## Work instruction
Copy each line of the data that has "Naramata" in it.

--- Information supplied Enclosed Below ---

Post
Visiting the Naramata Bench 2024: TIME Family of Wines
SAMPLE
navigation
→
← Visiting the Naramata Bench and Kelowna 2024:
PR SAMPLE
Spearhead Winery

--- End of Enclosed Information supplied ---

## Solution to this exercise
Visiting the Naramata Bench 2024: TIME Family of Wines
← Visiting the Naramata Bench and Kelowna 2024:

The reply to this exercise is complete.